Start TEXT EXCERPT

For the most part, the scale of a city’s major institutions correlates directly to the metropolitan area’s size and economic power. Metros like New York and Chicago win the flagship luxury department stores, they have the highest number of super-tall skyscrapers, the biggest libraries, movie theaters, power plants, and so forth. Obviously Boston’s Fenway Park and Chicago’s Wrigley Field prove an exception to this trend, since the humble sizes of these stadia belie the heft of their respective cities. However, both cities claim many more alternate sports venues than much smaller communities such as New Orleans, Indianapolis, or Salt Lake City, so the total square footage of athletic facilities in the major metros roughly parallels the number of people.
One of the few major industries, however, where the importance within a locale routinely defies the city’s relative size is in commercial airports. For example, Ohio’s Port Columbus International (CMH) sits squarely in the center of the country’s seventh most populous state and is within ninety minutes’ flying distance of over half of the nation’s population. It is by far the fastest growing and most economically healthy city in Ohio. Yet the passenger traffic (measured by the FAA) at the airports of Cleveland (CLE) and Cincinnati (CVG) eclipse Port Columbus by far; despite being a relatively slow-growth metro of similar size, Cincinnati’s passenger traffic nearly doubles that of Columbus. Future forecasts suggest this is unlikely to change. Conversely, Salt Lake City’s metropolitan area is only a little over half that of metro Columbus; its vigorous economy suggests that it will grow increasingly prominent over time, but at this point it has a long way to go to equal Columbus’ size. Yet its airport (SLC) receives triple the passenger traffic of its Midwestern counterpart.

End TEXT EXCERPT

◆ WRITTEN TASKS ◆
1) Count the lines in the entries below that contain the word "answer", matching case exactly, and give only that number.
2) Please extend the passage above on city size and airport traffic, picking up right after its final sentence.

Start RECORDED INFORMATION

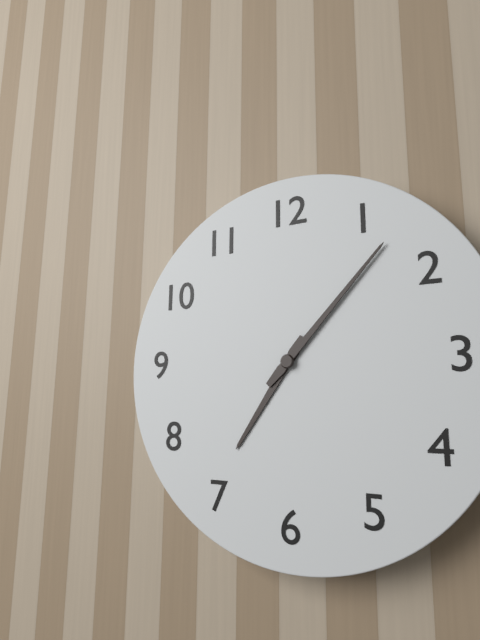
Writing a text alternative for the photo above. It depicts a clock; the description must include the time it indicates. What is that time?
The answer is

End RECORDED INFORMATION
Start RECORDED INFORMATION

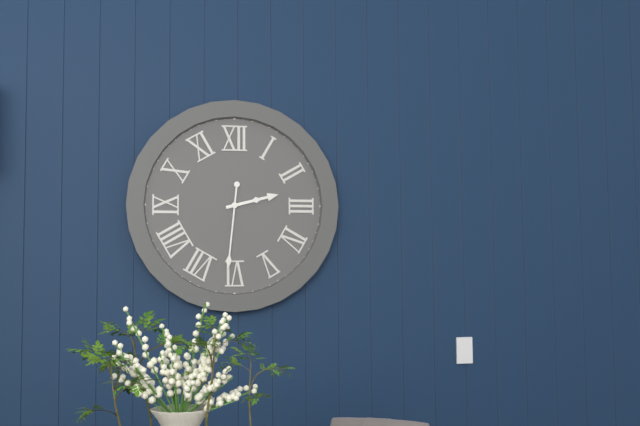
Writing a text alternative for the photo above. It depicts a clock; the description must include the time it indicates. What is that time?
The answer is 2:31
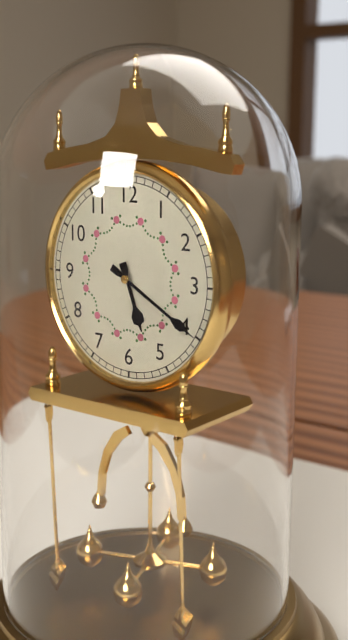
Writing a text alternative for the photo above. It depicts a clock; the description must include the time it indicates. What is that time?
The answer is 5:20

End RECORDED INFORMATION
Start RECORDED INFORMATION

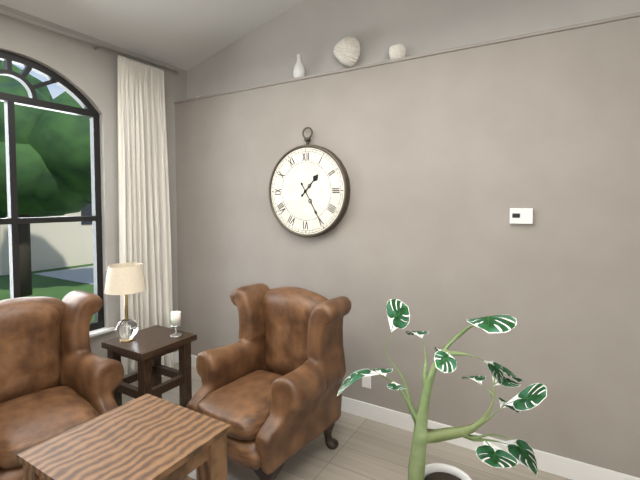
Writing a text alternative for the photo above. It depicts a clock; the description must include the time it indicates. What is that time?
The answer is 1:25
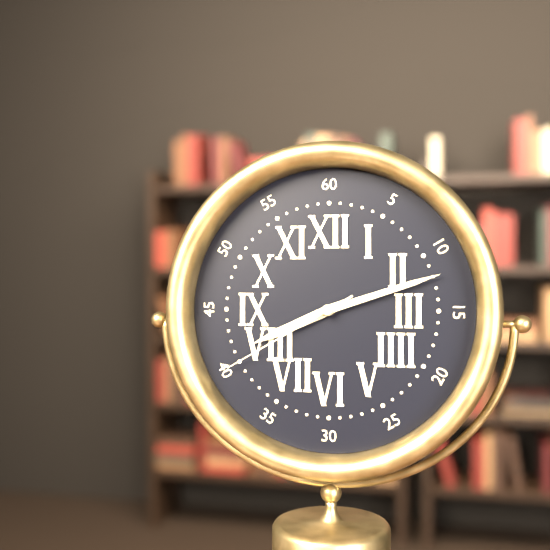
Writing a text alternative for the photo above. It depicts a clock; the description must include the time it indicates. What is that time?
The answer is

End RECORDED INFORMATION

◆ RESPONSES TO THE EXERCISE ◆
1) 5

2)
These disparities make fundamental sense, and it doesn’t require much scrutiny to see why. The biggest factors influencing the prominence of a city’s airport are 1) its historical size in relation to neighboring cities; and 2) its geographic proximity to other centers of commerce. In terms of both of these factors, the deck is stacked against Columbus. It was historically nowhere near as large of a city as Cincinnati just 110 miles away; the latter community achieved prominence at a much earlier date and therefore justified the aviation infrastructure worthy of its size. Columbus has only risen to the higher echelon of Midwestern cities in recent years. Meanwhile, Cleveland surged in the early 20th century to become Ohio’s largest metro, which it remains to this day (though if growth patterns in Columbus and shrinkage patterns in Cleveland continue, Columbus may eventually dethrone the Forest City). And Salt Lake City’s prevalence has less to do with its current impressive growth—it certainly didn’t demand a major airport forty years ago—than its relative isolation, with no other major city of any reasonable size within a 350 mile radius.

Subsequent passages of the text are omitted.